Oh, things are shaking up in the writers’ talks! Studios and the Writers Guild of America seemed to be finally making progress in their closed-door negotiation sessions, but Phil Alden Robinson, writer and director of Field of Dreams and a member of the governing board of the Writers Guild of America West, has publicly called for a toughened bargaining position, according to today’s New York Times. "I’ve been doing some hard thinking about the D.G.A. deal," Mr. Robinson wrote in the post (read it here). He is also a member of the D.G.A. “It’s my strong conviction that if an unaltered D.G.A. deal were put before our membership for a vote today, it would fail resoundingly,” he wrote.
His critique was posted Tuesday on a Web site called United Hollywood and linked on the guild’s site, and came despite a news blackout and an earlier request by the guild’s president, Patric M. Verrone, that members show restraint during ticklish informal talks that may lead to a resumption of formal negotiations.
That development came amid some reduction in the good will from a Friday peace-making dinner that matched Mr. Verrone and his chief lieutenant, David J. Young, with Leslie Moonves, chief executive of CBS, and his labor relations chief, Harry Isaacs.

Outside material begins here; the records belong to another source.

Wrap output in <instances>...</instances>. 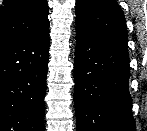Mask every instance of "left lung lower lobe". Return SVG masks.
<instances>
[{
  "mask_svg": "<svg viewBox=\"0 0 147 131\" xmlns=\"http://www.w3.org/2000/svg\"><path fill=\"white\" fill-rule=\"evenodd\" d=\"M76 41L74 100L77 131H135L127 46L77 22Z\"/></svg>",
  "mask_w": 147,
  "mask_h": 131,
  "instance_id": "0a47b994",
  "label": "left lung lower lobe"
}]
</instances>
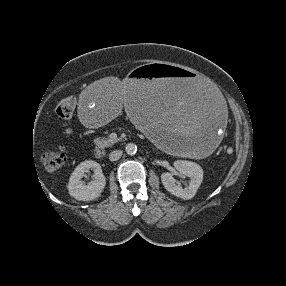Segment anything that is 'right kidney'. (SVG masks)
Masks as SVG:
<instances>
[{"label": "right kidney", "instance_id": "1", "mask_svg": "<svg viewBox=\"0 0 286 286\" xmlns=\"http://www.w3.org/2000/svg\"><path fill=\"white\" fill-rule=\"evenodd\" d=\"M94 171V179L88 184L81 181L89 170ZM106 184V178L102 173L99 163L86 160L81 162L73 171L68 183L69 194L79 201H90L100 196Z\"/></svg>", "mask_w": 286, "mask_h": 286}]
</instances>
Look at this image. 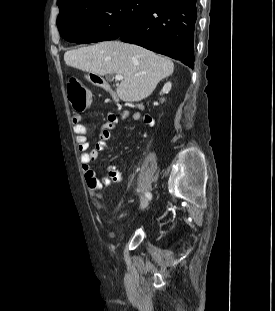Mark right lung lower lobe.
Returning a JSON list of instances; mask_svg holds the SVG:
<instances>
[{"label": "right lung lower lobe", "instance_id": "right-lung-lower-lobe-1", "mask_svg": "<svg viewBox=\"0 0 275 311\" xmlns=\"http://www.w3.org/2000/svg\"><path fill=\"white\" fill-rule=\"evenodd\" d=\"M197 0H159L120 33L122 41L180 60L194 67Z\"/></svg>", "mask_w": 275, "mask_h": 311}]
</instances>
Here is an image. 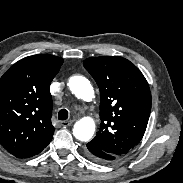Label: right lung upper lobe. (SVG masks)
I'll list each match as a JSON object with an SVG mask.
<instances>
[{"instance_id": "right-lung-upper-lobe-1", "label": "right lung upper lobe", "mask_w": 183, "mask_h": 183, "mask_svg": "<svg viewBox=\"0 0 183 183\" xmlns=\"http://www.w3.org/2000/svg\"><path fill=\"white\" fill-rule=\"evenodd\" d=\"M62 63L57 56L33 55L0 78V143L15 157H32L52 140L50 83Z\"/></svg>"}]
</instances>
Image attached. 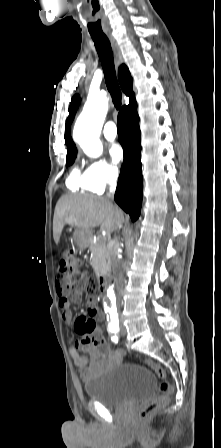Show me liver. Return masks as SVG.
<instances>
[{
  "label": "liver",
  "mask_w": 221,
  "mask_h": 448,
  "mask_svg": "<svg viewBox=\"0 0 221 448\" xmlns=\"http://www.w3.org/2000/svg\"><path fill=\"white\" fill-rule=\"evenodd\" d=\"M124 214L116 205L104 197L86 195H64L55 208L53 219V237L56 244L60 241L66 224L79 229H92L100 226L107 234L121 227Z\"/></svg>",
  "instance_id": "liver-1"
}]
</instances>
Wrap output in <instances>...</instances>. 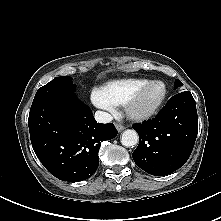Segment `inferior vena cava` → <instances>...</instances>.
<instances>
[{
  "label": "inferior vena cava",
  "mask_w": 221,
  "mask_h": 221,
  "mask_svg": "<svg viewBox=\"0 0 221 221\" xmlns=\"http://www.w3.org/2000/svg\"><path fill=\"white\" fill-rule=\"evenodd\" d=\"M94 117L99 123H109L112 121L113 117L104 111H96Z\"/></svg>",
  "instance_id": "obj_1"
}]
</instances>
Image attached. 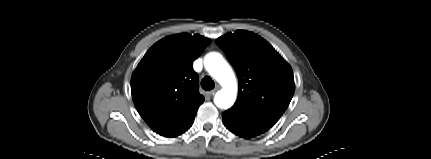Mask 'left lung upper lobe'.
<instances>
[{
	"mask_svg": "<svg viewBox=\"0 0 431 159\" xmlns=\"http://www.w3.org/2000/svg\"><path fill=\"white\" fill-rule=\"evenodd\" d=\"M239 78L236 103L224 113L256 126L271 128L287 109L294 91L290 65L263 38L238 30L216 40Z\"/></svg>",
	"mask_w": 431,
	"mask_h": 159,
	"instance_id": "obj_1",
	"label": "left lung upper lobe"
}]
</instances>
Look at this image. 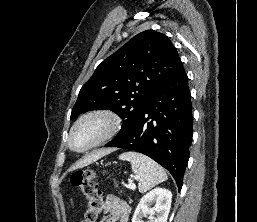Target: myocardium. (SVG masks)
I'll return each mask as SVG.
<instances>
[{"mask_svg": "<svg viewBox=\"0 0 257 222\" xmlns=\"http://www.w3.org/2000/svg\"><path fill=\"white\" fill-rule=\"evenodd\" d=\"M93 118H99L105 122L106 128H105L104 133L95 143H93L89 147L82 149V150L75 149L72 145V136H73L75 129L84 121L93 119ZM121 126H122V119H121L120 115L113 109L95 108V109L89 110V111L85 112L84 114H82L80 117H78V119L73 123V125L69 131V135H68V141H67L68 146L72 151L77 152V153L88 152V151L104 144L105 142H107L108 140H110L114 136H116L117 133L120 131Z\"/></svg>", "mask_w": 257, "mask_h": 222, "instance_id": "f54148a6", "label": "myocardium"}]
</instances>
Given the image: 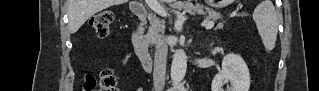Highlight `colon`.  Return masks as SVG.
I'll use <instances>...</instances> for the list:
<instances>
[{
    "mask_svg": "<svg viewBox=\"0 0 319 91\" xmlns=\"http://www.w3.org/2000/svg\"><path fill=\"white\" fill-rule=\"evenodd\" d=\"M113 14L111 12H100L90 19V26L98 36H105L109 32ZM117 87V78L110 70H103L98 78L91 75L86 76L83 90L84 91H115Z\"/></svg>",
    "mask_w": 319,
    "mask_h": 91,
    "instance_id": "1",
    "label": "colon"
}]
</instances>
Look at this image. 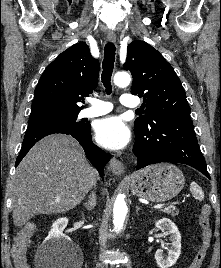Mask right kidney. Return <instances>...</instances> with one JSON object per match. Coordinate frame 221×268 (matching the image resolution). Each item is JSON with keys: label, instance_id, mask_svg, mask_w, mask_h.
<instances>
[{"label": "right kidney", "instance_id": "ca27d5eb", "mask_svg": "<svg viewBox=\"0 0 221 268\" xmlns=\"http://www.w3.org/2000/svg\"><path fill=\"white\" fill-rule=\"evenodd\" d=\"M67 225H68L67 218L57 219L52 224L51 230H50L48 236L45 238V242L58 241V240L70 241V238L63 233V231L67 227Z\"/></svg>", "mask_w": 221, "mask_h": 268}]
</instances>
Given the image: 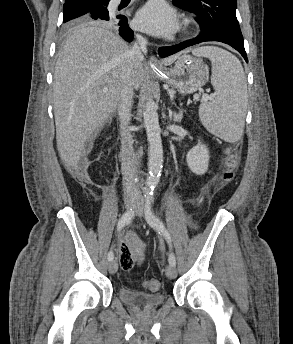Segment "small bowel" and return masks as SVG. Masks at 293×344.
<instances>
[{
  "label": "small bowel",
  "instance_id": "1",
  "mask_svg": "<svg viewBox=\"0 0 293 344\" xmlns=\"http://www.w3.org/2000/svg\"><path fill=\"white\" fill-rule=\"evenodd\" d=\"M146 244L134 232L128 231L118 243L121 268L129 271L144 258Z\"/></svg>",
  "mask_w": 293,
  "mask_h": 344
}]
</instances>
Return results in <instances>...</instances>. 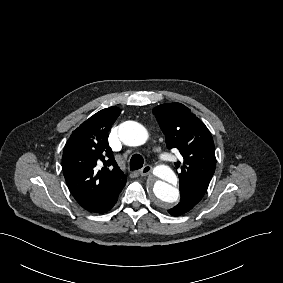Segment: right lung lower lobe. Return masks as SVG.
<instances>
[{
	"label": "right lung lower lobe",
	"instance_id": "obj_1",
	"mask_svg": "<svg viewBox=\"0 0 283 283\" xmlns=\"http://www.w3.org/2000/svg\"><path fill=\"white\" fill-rule=\"evenodd\" d=\"M121 190L119 192L115 193V195L110 199V201L106 205H104L102 208H100L96 211H89V212L97 213V214H103V213H106L107 211H109L114 206V204L117 202V199H118V196H119Z\"/></svg>",
	"mask_w": 283,
	"mask_h": 283
}]
</instances>
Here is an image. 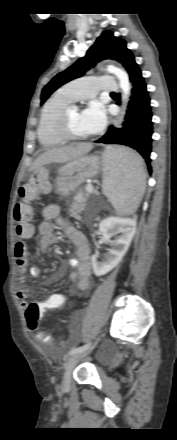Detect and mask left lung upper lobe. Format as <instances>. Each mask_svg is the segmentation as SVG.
<instances>
[{"label":"left lung upper lobe","instance_id":"5c2ea615","mask_svg":"<svg viewBox=\"0 0 177 440\" xmlns=\"http://www.w3.org/2000/svg\"><path fill=\"white\" fill-rule=\"evenodd\" d=\"M102 59L117 60L125 67L129 76L138 68L134 56L126 47V42L115 37L111 31H104L95 43L88 49L85 57L78 59L73 65L57 74L42 90L41 104L65 83L79 78L85 74L89 68Z\"/></svg>","mask_w":177,"mask_h":440}]
</instances>
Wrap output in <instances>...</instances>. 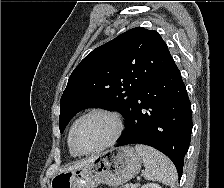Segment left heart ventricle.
Returning a JSON list of instances; mask_svg holds the SVG:
<instances>
[{"mask_svg":"<svg viewBox=\"0 0 224 188\" xmlns=\"http://www.w3.org/2000/svg\"><path fill=\"white\" fill-rule=\"evenodd\" d=\"M115 132L114 121L106 115L94 114L79 125L75 143L80 150L88 151L106 143Z\"/></svg>","mask_w":224,"mask_h":188,"instance_id":"1","label":"left heart ventricle"}]
</instances>
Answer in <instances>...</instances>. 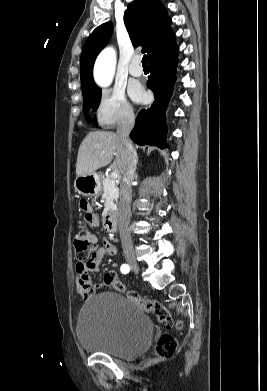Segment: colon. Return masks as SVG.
Returning <instances> with one entry per match:
<instances>
[{
  "mask_svg": "<svg viewBox=\"0 0 267 391\" xmlns=\"http://www.w3.org/2000/svg\"><path fill=\"white\" fill-rule=\"evenodd\" d=\"M99 245V238L86 229L79 230L74 237L75 257L79 263L88 262ZM107 282L110 287L118 292L125 293L126 296L138 304L144 311L152 313L162 323H172V315L170 311L156 300L146 299L139 294L127 291L123 283L119 281L116 274L109 272L107 274ZM177 328L181 327V323L175 324ZM178 347L177 340L174 336L168 333L162 334L156 343V354L161 358H169L174 355Z\"/></svg>",
  "mask_w": 267,
  "mask_h": 391,
  "instance_id": "5ec220e1",
  "label": "colon"
}]
</instances>
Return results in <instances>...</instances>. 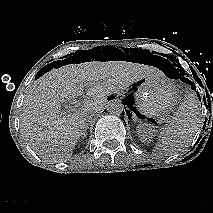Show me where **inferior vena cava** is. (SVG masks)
Segmentation results:
<instances>
[{
    "mask_svg": "<svg viewBox=\"0 0 213 213\" xmlns=\"http://www.w3.org/2000/svg\"><path fill=\"white\" fill-rule=\"evenodd\" d=\"M95 110H91V111H89L87 114H86V117H85V120L87 121V122H89L92 118H93V116L95 115Z\"/></svg>",
    "mask_w": 213,
    "mask_h": 213,
    "instance_id": "obj_1",
    "label": "inferior vena cava"
}]
</instances>
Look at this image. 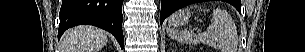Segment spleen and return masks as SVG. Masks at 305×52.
<instances>
[{
    "label": "spleen",
    "mask_w": 305,
    "mask_h": 52,
    "mask_svg": "<svg viewBox=\"0 0 305 52\" xmlns=\"http://www.w3.org/2000/svg\"><path fill=\"white\" fill-rule=\"evenodd\" d=\"M212 15L211 25L203 33L195 34L192 31H178L174 28H168L167 32L172 39L181 43H203L220 52H231L230 36L234 31V24L230 15L220 9H214Z\"/></svg>",
    "instance_id": "spleen-1"
}]
</instances>
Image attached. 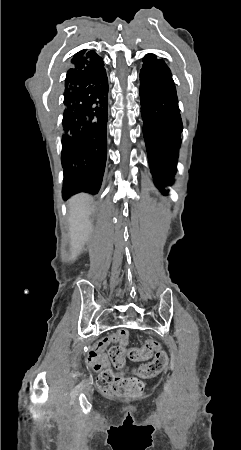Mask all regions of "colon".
<instances>
[{
  "label": "colon",
  "instance_id": "1",
  "mask_svg": "<svg viewBox=\"0 0 241 450\" xmlns=\"http://www.w3.org/2000/svg\"><path fill=\"white\" fill-rule=\"evenodd\" d=\"M157 340H149L142 347H132L129 349L117 345L110 349L109 355L116 369L123 366L124 359L148 360L154 354V359L146 364L142 373L147 378H152L159 374L166 366L165 352L160 350ZM97 387L106 399H126L138 398L143 393V384L131 377H124L108 370L101 371L96 380Z\"/></svg>",
  "mask_w": 241,
  "mask_h": 450
}]
</instances>
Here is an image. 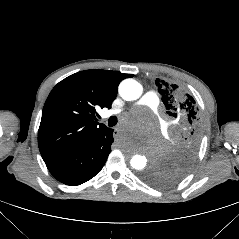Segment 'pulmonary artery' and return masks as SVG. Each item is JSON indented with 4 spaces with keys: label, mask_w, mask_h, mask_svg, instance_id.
<instances>
[{
    "label": "pulmonary artery",
    "mask_w": 239,
    "mask_h": 239,
    "mask_svg": "<svg viewBox=\"0 0 239 239\" xmlns=\"http://www.w3.org/2000/svg\"><path fill=\"white\" fill-rule=\"evenodd\" d=\"M139 106H146L151 110H156L159 105L158 95L153 91L146 92L142 98L136 103ZM123 111V109H114L109 112V115H116Z\"/></svg>",
    "instance_id": "pulmonary-artery-1"
}]
</instances>
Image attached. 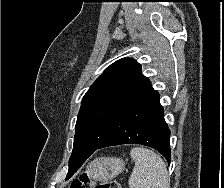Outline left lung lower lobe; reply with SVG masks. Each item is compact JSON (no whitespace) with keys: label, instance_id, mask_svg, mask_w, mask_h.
<instances>
[{"label":"left lung lower lobe","instance_id":"1","mask_svg":"<svg viewBox=\"0 0 224 188\" xmlns=\"http://www.w3.org/2000/svg\"><path fill=\"white\" fill-rule=\"evenodd\" d=\"M169 138L170 130L164 120V111L159 101V94L151 88L125 111L117 125L97 149L122 144H142L156 149L170 162ZM84 161L70 165L68 177Z\"/></svg>","mask_w":224,"mask_h":188}]
</instances>
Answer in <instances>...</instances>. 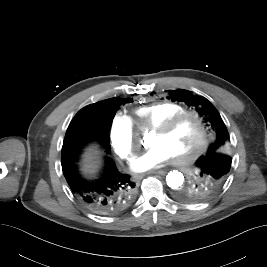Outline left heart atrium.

Mr. Moonves has learned that Mr. Young, on the day of their dinner, invited Wall Street analysts to hear a negative presentation about his company. In a letter dated Jan. 25, Mr. Young asked CBS investors to a Feb. 5 session in New York. Guild leaders promised to discuss then what they say are dimming prospects for CBS, and to point out what they see as “conflicts of interest in the governance” of the company, because of its overlapping ownership with Viacom.
In his Web post, Mr. Robinson criticized provisions in the contract between the Directors Guild of America and the producers. He urged writers to tell their negotiators — “loudly and clearly” — of their displeasure with some provisions, including a plan to pay a $1,200 residual for the right to stream ad-supported television shows on the Internet for a year.